रुद्राध्याय-प्रभावः तथा आयुर्लेख्य-परिवर्तनम् (The Efficacy of the Rudrādhyāya and the Revision of Lifespan Records)
Sūta recounts a courtly dialogue: the king, stirred by the sage’s nectar-like speech, praises sat-saṅga as a purifier that restrains passion and grants clarity. He asks Parāśara about his son’s future—lifespan, fortune, learning, fame, strength, faith, and devotion. Parāśara reluctantly reveals a grievous forecast: the prince has only twelve years and will die on the seventh day from that moment; the king collapses in sorrow. The sage consoles him and teaches doctrine: Śiva is the primordial, partless, luminous principle of consciousness and bliss; Brahmā is empowered for creation and receives the Vedas and the Rudrādhyāya as an Upaniṣadic essence. A karmic-ethical cosmos is then described: dharma and adharma yield heaven and hell, and personified vices and great sins administer naraka under Yama. When Rudrādhyāya practice spreads as a direct means to kaivalya, these agents complain they cannot function; Yama petitions Brahmā, who introduces obstacles—unfaith (aśraddhā) and dull intellect (durmedhā)—to hinder recitation among mortals. The text proclaims the fruits of Rudrādhyāya japa and Rudra-abhiṣeka: destruction of sins, longevity, health, knowledge, and freedom from fear of death. A grand ritual bathing of the prince is performed; he briefly perceives a punitive figure, yet protection is affirmed. Nārada arrives and reports the unseen event: Death came to take the prince, Śiva commissioned Vīrabhadra, and Yama’s apparatus (including Citragupta) confirms the lifespan record is revised from twelve years to a longer term through the rite. The chapter ends by praising hearing and reciting this Śiva-mahātmya as liberative and by prescribing Rudra-bathing for the prince’s long enjoyment of life.

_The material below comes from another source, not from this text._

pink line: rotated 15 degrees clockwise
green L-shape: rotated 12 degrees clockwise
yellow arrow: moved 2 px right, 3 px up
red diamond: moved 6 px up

Śiva-kathā-śravaṇa-mahattva (The Excellence of Hearing Śiva’s Purāṇic Narrative)
Chapter 22 explains, in a structured theological way, why Śiva’s purāṇic narrative (śaivī-paurāṇikī kathā) is called a universally accessible “common path” (sādhāraṇaḥ panthāḥ) that can grant immediate liberation (sadyo-mukti). Hearing and reciting it are praised as a cure for ignorance, a destroyer of karmic seeds, and a discipline especially suited to Kali-yuga when other dharmic means are hard to practice. The chapter then lays down ethical rules for transmission: the qualifications of the Purāṇa-knower (pūrāṇajña), proper venues (clean, devotional, non-hostile), and the listener’s etiquette. It warns of harmful results from disrespect—interrupting, mocking, improper posture, or inattentive listening. Finally, an illustrative story near Gokarṇa depicts a morally compromised household and a woman’s transformation through fear, remorse, and sustained listening, culminating in purification of mind, meditation, and liberation-oriented devotion. The chapter closes with exalted Śaiva praise, affirming Paramaśiva as transcendent beyond speech and mind.

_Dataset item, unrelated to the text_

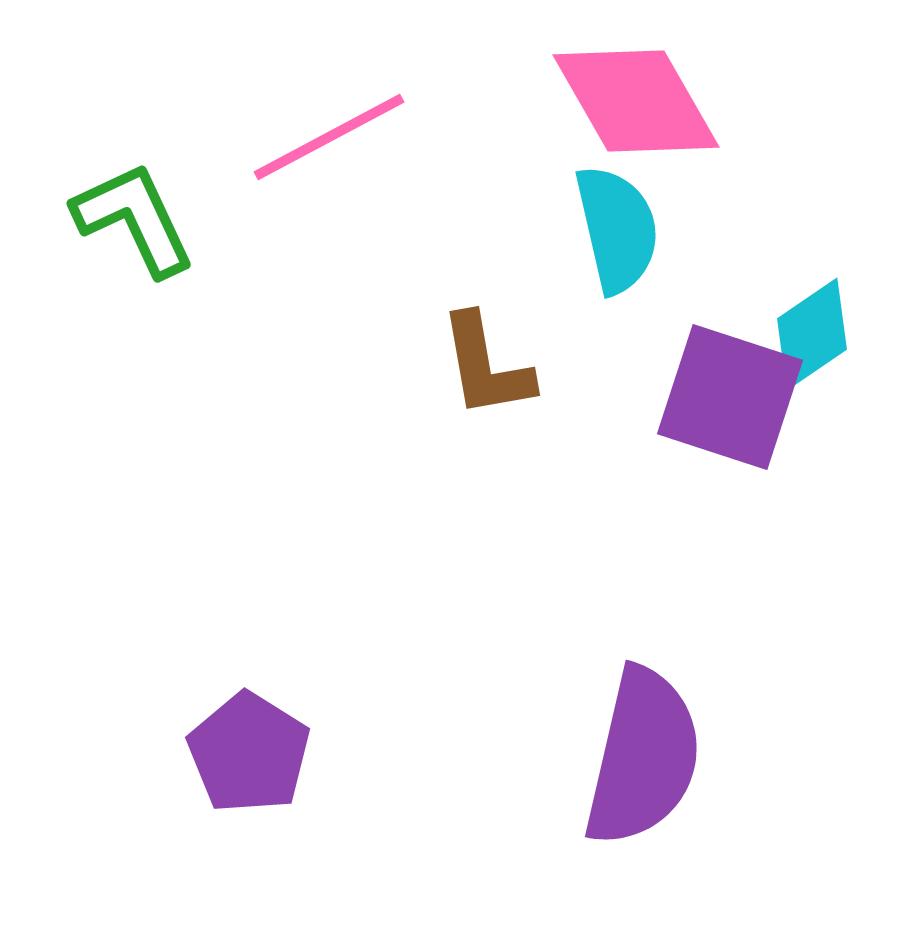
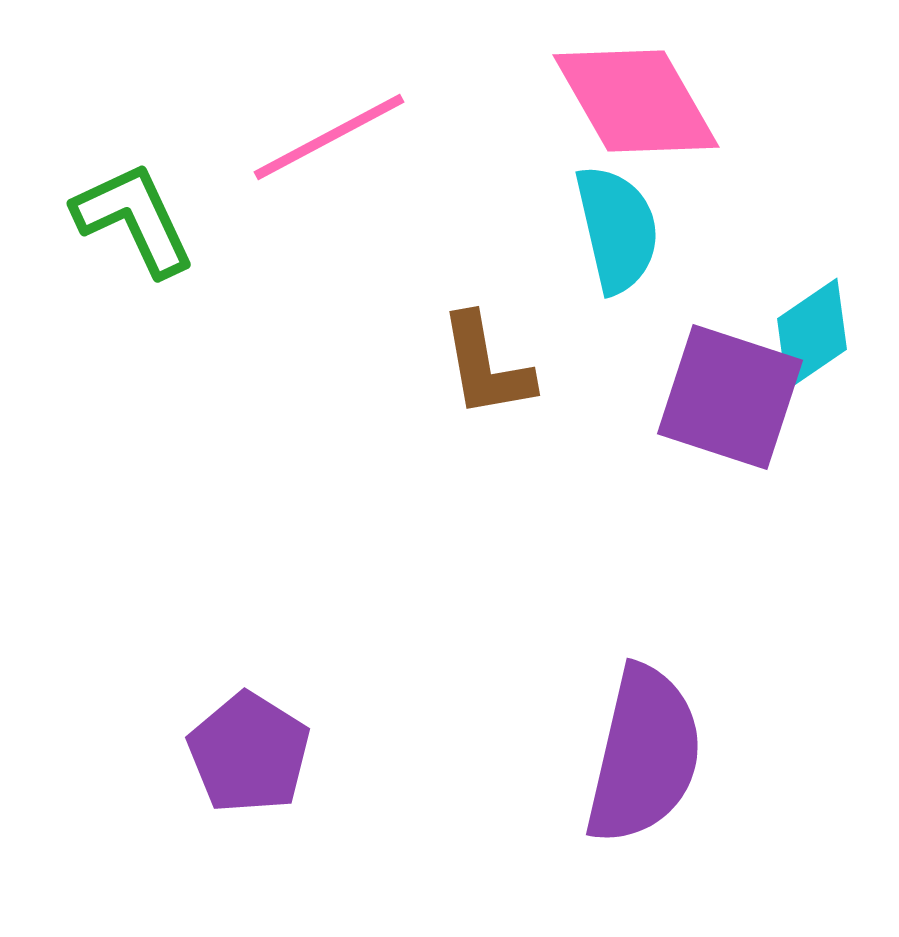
purple semicircle: moved 1 px right, 2 px up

It emphasizes Gokarṇa as a Śaiva kṣetra where Śiva’s presence is treated as especially accessible and purificatory, making the site a focal point for accelerated ritual merit and moral restoration.

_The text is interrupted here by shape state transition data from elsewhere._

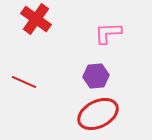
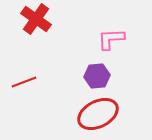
pink L-shape: moved 3 px right, 6 px down
purple hexagon: moved 1 px right
red line: rotated 45 degrees counterclockwise
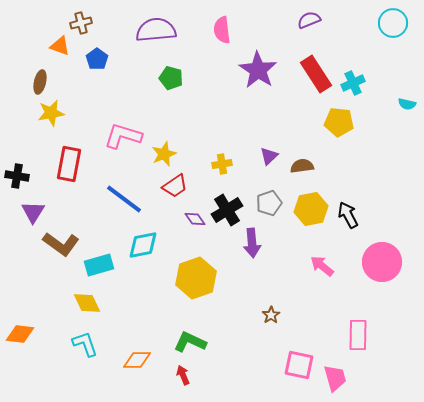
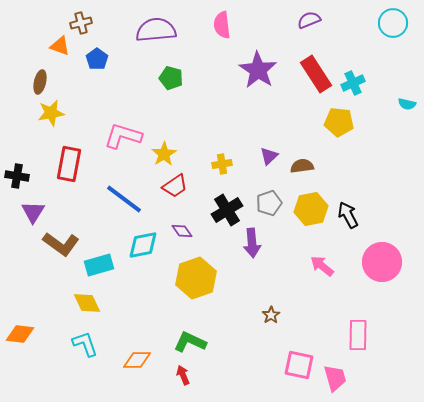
pink semicircle at (222, 30): moved 5 px up
yellow star at (164, 154): rotated 10 degrees counterclockwise
purple diamond at (195, 219): moved 13 px left, 12 px down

Repeated claims highlight rapid purification through Gokarṇa-darśana and vrata performance; offerings such as bilva-leaf worship are presented as yielding results comparable to extended bathing or long-duration austerities elsewhere.
Key materials include the Mahābala-liṅga’s prominence at Gokarṇa, the assembly of deities around the shrine’s directional gateways, and a moral exemplum involving a king’s fall and partial restoration through sage-guided practice.